In Times of Suffering and Pain
African American Spirituals Gave Strength and Hope
Many Spirituals of the South have become part of American Culture. Some of these are Sometimes I feel Like a Motherless Child, Wade in the Water, and the "Shout and Response" Spiritual Swing Low Sweet Chariot. "Shout and Response" is an ancient tradition in African Singing where one person leads the song and the community responds by singing back a refrain. Another type of Spiritual is the "slow and long-phase" melody. An example of this is the Spiritual Roll, Jordan, Roll.
Below is this Spiritual. You can find a recorded copy of it here. (Go two thirds the way down the page and click onto the MP3 file).

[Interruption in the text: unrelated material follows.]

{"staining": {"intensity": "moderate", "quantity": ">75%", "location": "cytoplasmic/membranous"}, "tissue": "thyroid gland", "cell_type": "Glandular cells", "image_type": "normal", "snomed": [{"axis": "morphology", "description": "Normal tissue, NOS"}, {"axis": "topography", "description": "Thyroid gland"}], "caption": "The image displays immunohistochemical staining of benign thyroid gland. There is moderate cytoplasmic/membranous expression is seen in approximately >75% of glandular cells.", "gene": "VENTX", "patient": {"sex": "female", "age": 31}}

This classic Spiritual speaks of the Jordan River in the Middle East. It was in this river that Christians believe that John the Baptist poured water over the head of Jesus. For Christians this became a Spiritual Ritual of Blessing where the person Baptized in Jesus' name was freed from the slavery of sin. In singing this spiritual, the African American slave community understood all of the scriptural metaphors that discussed freedom from slavery in many ways.
Freedom was not just to be experienced in the soul, it was to be grasped like the Israelites when their escaped their bondage under Egypt's Pharaoh. Thus, Spirituals were songs of hope in freedom and faith in God's Promise to Hear the Cry of the Poor.
Today, Spirituals are a global music that is celebrated by people on every continent where humans are to be found.